* begin The data *

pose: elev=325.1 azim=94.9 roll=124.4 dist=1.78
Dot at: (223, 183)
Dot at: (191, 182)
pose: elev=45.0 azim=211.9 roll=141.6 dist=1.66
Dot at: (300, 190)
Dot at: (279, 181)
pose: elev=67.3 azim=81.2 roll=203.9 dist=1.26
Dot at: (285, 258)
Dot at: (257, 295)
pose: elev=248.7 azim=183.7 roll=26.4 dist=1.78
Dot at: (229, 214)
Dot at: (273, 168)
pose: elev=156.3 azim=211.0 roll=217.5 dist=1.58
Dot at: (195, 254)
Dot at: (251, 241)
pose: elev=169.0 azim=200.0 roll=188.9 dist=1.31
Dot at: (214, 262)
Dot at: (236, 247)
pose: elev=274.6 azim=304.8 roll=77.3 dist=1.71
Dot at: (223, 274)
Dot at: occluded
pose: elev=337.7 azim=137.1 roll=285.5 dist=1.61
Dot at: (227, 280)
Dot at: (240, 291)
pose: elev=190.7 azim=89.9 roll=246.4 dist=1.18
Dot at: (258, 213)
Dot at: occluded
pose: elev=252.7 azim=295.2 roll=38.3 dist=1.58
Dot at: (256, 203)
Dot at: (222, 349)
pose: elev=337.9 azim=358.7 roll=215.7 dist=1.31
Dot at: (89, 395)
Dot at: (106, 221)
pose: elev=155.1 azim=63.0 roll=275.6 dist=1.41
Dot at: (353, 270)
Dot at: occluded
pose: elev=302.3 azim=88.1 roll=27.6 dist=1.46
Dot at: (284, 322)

* end The data *

- _The exercise_:
Write out these lines again, swapping every "pose" for "view" and changing nothing else.

- _Solution_:
view: elev=325.1 azim=94.9 roll=124.4 dist=1.78
Dot at: (223, 183)
Dot at: (191, 182)
view: elev=45.0 azim=211.9 roll=141.6 dist=1.66
Dot at: (300, 190)
Dot at: (279, 181)
view: elev=67.3 azim=81.2 roll=203.9 dist=1.26
Dot at: (285, 258)
Dot at: (257, 295)
view: elev=248.7 azim=183.7 roll=26.4 dist=1.78
Dot at: (229, 214)
Dot at: (273, 168)
view: elev=156.3 azim=211.0 roll=217.5 dist=1.58
Dot at: (195, 254)
Dot at: (251, 241)
view: elev=169.0 azim=200.0 roll=188.9 dist=1.31
Dot at: (214, 262)
Dot at: (236, 247)
view: elev=274.6 azim=304.8 roll=77.3 dist=1.71
Dot at: (223, 274)
Dot at: occluded
view: elev=337.7 azim=137.1 roll=285.5 dist=1.61
Dot at: (227, 280)
Dot at: (240, 291)
view: elev=190.7 azim=89.9 roll=246.4 dist=1.18
Dot at: (258, 213)
Dot at: occluded
view: elev=252.7 azim=295.2 roll=38.3 dist=1.58
Dot at: (256, 203)
Dot at: (222, 349)
view: elev=337.9 azim=358.7 roll=215.7 dist=1.31
Dot at: (89, 395)
Dot at: (106, 221)
view: elev=155.1 azim=63.0 roll=275.6 dist=1.41
Dot at: (353, 270)
Dot at: occluded
view: elev=302.3 azim=88.1 roll=27.6 dist=1.46
Dot at: (284, 322)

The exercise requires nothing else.